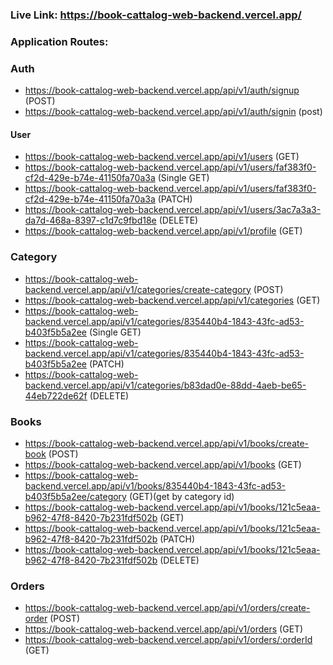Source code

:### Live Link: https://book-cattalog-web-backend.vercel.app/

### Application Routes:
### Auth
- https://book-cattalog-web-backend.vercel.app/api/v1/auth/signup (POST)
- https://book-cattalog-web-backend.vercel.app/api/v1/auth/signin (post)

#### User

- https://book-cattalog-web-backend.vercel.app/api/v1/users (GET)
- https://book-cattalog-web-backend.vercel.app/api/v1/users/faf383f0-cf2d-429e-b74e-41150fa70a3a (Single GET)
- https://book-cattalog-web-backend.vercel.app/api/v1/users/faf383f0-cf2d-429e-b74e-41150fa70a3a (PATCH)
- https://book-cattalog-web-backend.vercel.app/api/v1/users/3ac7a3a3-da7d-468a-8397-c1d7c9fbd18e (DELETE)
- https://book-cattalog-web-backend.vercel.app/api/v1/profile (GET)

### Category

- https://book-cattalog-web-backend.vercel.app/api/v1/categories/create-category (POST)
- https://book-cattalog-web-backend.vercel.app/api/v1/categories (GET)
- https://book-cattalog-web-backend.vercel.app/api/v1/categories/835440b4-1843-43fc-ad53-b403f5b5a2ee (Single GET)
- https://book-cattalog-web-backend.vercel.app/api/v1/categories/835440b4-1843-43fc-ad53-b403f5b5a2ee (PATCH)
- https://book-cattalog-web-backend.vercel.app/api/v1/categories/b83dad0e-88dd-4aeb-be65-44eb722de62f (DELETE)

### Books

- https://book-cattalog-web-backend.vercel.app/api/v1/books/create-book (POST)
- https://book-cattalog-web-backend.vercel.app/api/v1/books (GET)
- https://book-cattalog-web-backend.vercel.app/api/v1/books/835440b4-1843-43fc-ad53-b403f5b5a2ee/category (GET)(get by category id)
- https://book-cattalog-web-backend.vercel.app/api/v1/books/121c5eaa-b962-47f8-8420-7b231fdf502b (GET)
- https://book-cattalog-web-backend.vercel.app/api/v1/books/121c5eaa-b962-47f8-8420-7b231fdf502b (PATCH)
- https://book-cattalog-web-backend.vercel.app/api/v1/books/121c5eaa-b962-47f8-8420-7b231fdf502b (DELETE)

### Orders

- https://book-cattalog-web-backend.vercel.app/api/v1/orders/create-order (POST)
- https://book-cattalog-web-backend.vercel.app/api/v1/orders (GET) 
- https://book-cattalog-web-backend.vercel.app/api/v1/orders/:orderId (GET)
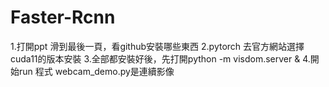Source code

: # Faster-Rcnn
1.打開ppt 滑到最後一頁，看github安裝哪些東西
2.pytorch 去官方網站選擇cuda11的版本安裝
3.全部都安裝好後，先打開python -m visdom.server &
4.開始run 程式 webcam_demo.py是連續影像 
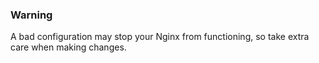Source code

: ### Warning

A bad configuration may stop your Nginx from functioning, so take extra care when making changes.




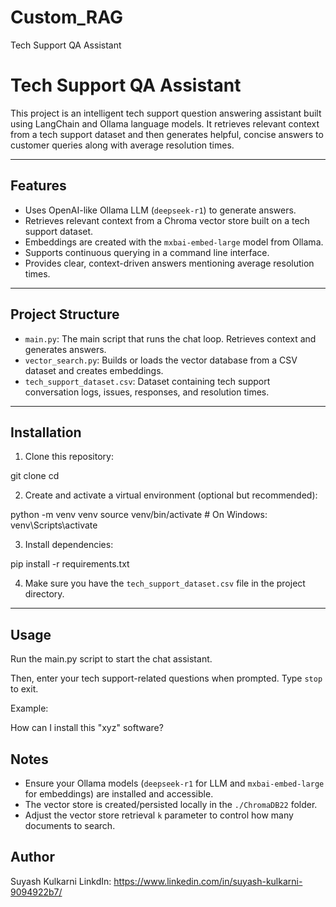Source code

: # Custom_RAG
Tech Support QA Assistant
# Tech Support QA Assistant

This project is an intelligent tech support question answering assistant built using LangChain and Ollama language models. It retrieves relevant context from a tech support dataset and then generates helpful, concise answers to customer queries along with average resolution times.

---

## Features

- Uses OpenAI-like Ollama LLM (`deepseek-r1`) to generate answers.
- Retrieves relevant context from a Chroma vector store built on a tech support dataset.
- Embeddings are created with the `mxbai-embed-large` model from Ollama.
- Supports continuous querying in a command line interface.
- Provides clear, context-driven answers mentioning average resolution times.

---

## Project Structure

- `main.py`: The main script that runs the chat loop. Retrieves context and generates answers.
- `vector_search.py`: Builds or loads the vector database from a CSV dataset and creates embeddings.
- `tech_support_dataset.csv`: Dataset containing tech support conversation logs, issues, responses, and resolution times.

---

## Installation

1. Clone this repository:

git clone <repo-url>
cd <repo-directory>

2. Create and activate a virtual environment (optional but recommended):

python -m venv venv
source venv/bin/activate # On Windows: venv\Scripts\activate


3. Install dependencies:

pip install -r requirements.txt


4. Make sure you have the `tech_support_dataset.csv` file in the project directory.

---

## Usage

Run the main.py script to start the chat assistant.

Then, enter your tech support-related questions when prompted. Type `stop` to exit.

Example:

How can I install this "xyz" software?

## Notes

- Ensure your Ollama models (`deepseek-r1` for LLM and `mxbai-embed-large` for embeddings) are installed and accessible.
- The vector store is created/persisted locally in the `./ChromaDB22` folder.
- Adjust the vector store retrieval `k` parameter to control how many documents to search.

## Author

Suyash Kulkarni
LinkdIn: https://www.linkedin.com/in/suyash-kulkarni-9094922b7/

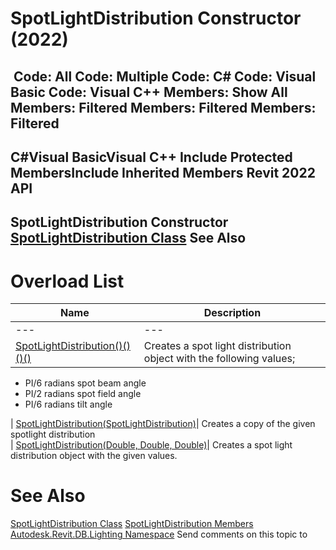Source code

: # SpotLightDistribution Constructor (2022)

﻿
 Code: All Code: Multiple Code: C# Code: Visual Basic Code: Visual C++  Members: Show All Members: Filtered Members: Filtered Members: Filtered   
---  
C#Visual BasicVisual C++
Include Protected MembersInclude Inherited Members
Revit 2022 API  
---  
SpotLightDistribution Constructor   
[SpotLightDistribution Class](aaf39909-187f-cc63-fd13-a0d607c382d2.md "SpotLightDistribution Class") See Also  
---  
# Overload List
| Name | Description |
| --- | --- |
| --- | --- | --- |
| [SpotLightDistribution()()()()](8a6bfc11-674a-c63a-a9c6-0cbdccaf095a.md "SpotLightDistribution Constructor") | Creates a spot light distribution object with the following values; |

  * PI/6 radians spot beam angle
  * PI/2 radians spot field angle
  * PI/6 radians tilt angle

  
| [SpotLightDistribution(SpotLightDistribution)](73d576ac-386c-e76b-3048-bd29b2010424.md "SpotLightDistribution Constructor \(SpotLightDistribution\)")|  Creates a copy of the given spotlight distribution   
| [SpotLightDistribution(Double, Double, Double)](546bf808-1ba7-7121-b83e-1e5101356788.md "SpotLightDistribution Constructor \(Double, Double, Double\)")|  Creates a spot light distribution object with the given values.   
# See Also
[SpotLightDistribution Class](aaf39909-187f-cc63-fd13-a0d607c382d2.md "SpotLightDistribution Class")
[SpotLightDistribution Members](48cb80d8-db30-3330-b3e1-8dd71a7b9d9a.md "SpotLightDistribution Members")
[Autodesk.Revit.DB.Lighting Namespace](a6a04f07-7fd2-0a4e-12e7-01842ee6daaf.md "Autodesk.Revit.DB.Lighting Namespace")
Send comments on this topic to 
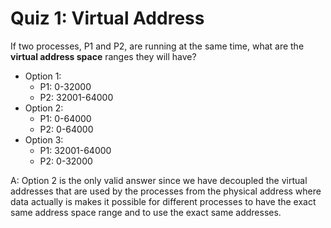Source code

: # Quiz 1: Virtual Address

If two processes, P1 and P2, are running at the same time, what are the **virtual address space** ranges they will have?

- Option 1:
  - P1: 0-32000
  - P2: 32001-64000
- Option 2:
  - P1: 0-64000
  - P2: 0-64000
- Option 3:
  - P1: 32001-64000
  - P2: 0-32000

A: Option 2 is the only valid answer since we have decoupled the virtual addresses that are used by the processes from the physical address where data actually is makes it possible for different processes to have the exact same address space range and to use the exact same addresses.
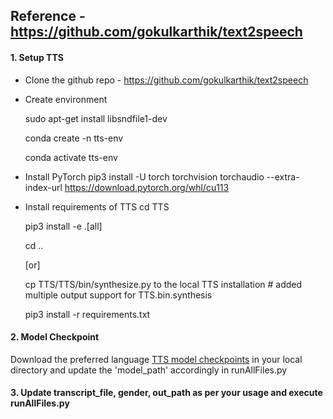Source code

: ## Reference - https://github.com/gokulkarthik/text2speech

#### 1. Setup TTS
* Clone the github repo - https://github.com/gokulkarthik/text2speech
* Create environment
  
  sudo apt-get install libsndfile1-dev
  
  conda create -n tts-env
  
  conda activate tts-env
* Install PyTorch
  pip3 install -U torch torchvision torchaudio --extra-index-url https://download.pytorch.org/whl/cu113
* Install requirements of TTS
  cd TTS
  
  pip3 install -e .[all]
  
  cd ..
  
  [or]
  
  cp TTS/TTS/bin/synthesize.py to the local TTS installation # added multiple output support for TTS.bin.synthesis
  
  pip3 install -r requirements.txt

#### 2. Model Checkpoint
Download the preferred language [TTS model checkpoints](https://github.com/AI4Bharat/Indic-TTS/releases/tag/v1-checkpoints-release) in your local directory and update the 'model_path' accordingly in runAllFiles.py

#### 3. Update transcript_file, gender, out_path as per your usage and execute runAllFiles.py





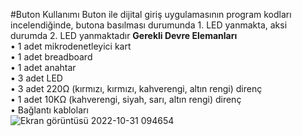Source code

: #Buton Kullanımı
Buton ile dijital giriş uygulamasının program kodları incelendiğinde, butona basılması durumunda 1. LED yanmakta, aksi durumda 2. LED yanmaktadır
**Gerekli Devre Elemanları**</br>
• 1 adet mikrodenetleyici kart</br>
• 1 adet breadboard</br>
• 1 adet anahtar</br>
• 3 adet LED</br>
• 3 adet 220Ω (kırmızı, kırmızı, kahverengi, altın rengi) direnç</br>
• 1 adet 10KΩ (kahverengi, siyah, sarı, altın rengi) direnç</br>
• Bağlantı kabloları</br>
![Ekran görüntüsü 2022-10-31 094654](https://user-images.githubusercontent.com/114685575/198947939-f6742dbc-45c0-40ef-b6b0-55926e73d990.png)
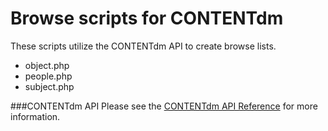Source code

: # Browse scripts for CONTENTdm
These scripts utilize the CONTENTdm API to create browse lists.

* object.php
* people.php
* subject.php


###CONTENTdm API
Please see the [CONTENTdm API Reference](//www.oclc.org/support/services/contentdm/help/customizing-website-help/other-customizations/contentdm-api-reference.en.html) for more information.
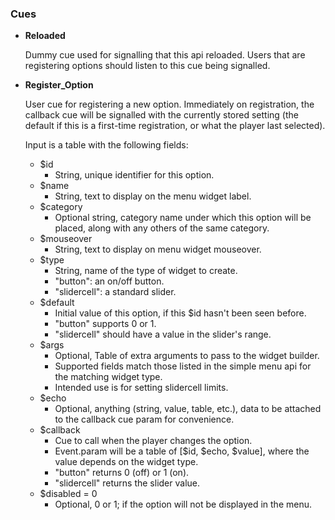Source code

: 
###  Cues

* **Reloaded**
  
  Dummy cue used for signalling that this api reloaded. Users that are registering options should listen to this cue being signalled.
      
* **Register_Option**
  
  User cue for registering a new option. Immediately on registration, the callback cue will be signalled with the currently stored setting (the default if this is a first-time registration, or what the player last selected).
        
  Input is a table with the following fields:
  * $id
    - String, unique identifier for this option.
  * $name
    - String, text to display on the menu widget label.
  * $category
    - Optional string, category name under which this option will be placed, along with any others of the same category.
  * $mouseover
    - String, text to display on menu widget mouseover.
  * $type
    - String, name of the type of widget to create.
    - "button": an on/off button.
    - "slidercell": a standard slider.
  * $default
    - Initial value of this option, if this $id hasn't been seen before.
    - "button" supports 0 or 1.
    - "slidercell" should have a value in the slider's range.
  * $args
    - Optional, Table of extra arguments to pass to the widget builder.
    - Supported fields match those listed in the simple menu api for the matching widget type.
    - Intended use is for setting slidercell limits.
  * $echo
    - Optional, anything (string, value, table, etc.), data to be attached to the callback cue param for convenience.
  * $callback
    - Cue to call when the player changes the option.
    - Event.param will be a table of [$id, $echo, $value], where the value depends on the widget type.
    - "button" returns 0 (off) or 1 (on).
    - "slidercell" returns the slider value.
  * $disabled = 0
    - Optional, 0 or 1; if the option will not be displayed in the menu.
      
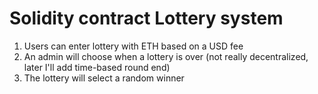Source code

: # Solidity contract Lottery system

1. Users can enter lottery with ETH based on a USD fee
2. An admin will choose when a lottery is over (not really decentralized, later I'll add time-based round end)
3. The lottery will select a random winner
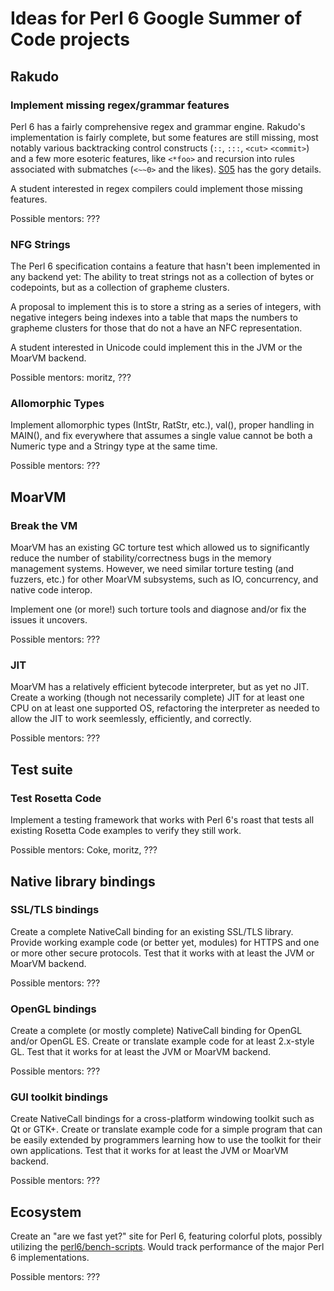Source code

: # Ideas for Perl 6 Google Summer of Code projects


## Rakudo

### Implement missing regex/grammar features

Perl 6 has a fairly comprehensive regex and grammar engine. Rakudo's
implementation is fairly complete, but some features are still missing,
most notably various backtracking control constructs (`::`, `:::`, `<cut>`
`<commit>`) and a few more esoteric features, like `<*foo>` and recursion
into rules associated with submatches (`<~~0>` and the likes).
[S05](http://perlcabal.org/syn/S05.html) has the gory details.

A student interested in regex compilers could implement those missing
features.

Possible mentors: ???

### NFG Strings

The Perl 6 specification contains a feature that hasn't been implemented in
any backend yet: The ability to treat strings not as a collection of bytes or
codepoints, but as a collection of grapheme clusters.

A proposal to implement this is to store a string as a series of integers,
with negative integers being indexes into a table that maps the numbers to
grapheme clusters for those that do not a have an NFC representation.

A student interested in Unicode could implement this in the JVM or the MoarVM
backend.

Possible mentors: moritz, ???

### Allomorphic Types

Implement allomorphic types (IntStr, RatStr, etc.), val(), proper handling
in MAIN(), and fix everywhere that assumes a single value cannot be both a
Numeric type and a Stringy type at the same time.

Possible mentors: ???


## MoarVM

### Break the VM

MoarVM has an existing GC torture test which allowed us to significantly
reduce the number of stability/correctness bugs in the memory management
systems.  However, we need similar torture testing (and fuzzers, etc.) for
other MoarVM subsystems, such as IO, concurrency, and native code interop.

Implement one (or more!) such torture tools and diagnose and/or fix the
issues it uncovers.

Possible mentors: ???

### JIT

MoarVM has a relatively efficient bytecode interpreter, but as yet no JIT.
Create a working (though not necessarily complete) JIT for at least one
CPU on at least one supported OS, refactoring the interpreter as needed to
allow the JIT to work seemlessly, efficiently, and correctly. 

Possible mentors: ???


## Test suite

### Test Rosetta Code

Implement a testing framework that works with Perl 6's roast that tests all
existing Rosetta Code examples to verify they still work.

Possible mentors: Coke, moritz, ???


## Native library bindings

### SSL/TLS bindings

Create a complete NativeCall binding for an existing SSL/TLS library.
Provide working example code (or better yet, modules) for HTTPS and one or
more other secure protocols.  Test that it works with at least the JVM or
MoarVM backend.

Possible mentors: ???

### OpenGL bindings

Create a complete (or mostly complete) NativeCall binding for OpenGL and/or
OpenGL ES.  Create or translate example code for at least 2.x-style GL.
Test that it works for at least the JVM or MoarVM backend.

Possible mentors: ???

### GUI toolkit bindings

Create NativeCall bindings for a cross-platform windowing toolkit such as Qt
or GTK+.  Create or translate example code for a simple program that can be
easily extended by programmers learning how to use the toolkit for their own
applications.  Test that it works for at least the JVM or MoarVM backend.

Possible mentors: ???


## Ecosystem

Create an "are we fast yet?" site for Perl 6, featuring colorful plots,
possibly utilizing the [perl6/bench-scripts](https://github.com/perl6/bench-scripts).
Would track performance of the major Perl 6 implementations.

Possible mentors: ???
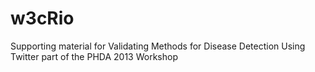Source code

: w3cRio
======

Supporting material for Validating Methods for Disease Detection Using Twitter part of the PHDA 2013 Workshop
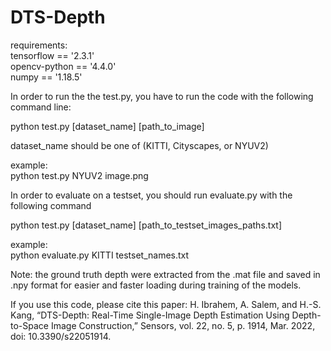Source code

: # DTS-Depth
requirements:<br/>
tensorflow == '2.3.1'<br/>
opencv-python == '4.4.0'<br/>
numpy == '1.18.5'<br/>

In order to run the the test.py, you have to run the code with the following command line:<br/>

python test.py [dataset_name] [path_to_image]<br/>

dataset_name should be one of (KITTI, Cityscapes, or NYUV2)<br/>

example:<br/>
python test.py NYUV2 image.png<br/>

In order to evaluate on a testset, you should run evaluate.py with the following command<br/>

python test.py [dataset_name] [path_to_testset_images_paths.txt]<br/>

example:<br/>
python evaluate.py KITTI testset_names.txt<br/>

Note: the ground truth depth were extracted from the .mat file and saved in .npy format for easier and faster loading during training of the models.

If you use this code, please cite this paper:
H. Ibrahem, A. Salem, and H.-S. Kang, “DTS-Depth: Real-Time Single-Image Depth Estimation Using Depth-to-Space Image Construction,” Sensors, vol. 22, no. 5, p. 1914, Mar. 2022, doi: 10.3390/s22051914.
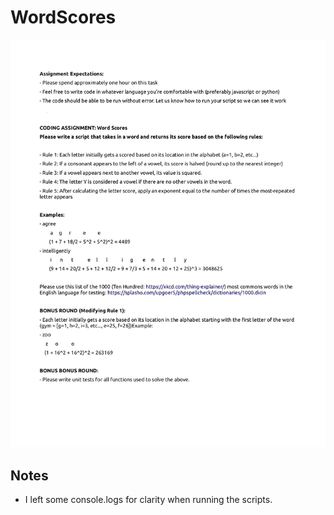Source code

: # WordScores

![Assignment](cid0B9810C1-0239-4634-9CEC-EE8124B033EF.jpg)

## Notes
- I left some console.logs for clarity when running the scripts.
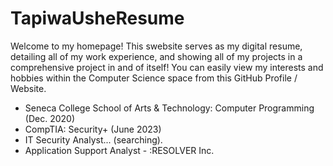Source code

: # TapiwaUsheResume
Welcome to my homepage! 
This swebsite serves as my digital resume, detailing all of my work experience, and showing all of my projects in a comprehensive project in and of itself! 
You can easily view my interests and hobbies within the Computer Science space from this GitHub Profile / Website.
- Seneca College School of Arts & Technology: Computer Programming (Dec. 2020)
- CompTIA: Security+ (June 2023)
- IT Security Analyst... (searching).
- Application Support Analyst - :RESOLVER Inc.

◆ WHAT THE EXERCISE ASKS: Turn the data from the line containing "test.py [dataset_name] [path_to_testset_images_paths.txt]<br/>" through the line containing "Note: the ground" into a numbered list, with each line as one item and blank lines omitted.

◆ SOLUTION TO THE PROBLEM:
1. python test.py [dataset_name] [path_to_testset_images_paths.txt]<br/>
2. example:<br/>
3. python evaluate.py KITTI testset_names.txt<br/>
4. Note: the ground truth depth were extracted from the .mat file and saved in .npy format for easier and faster loading during training of the models.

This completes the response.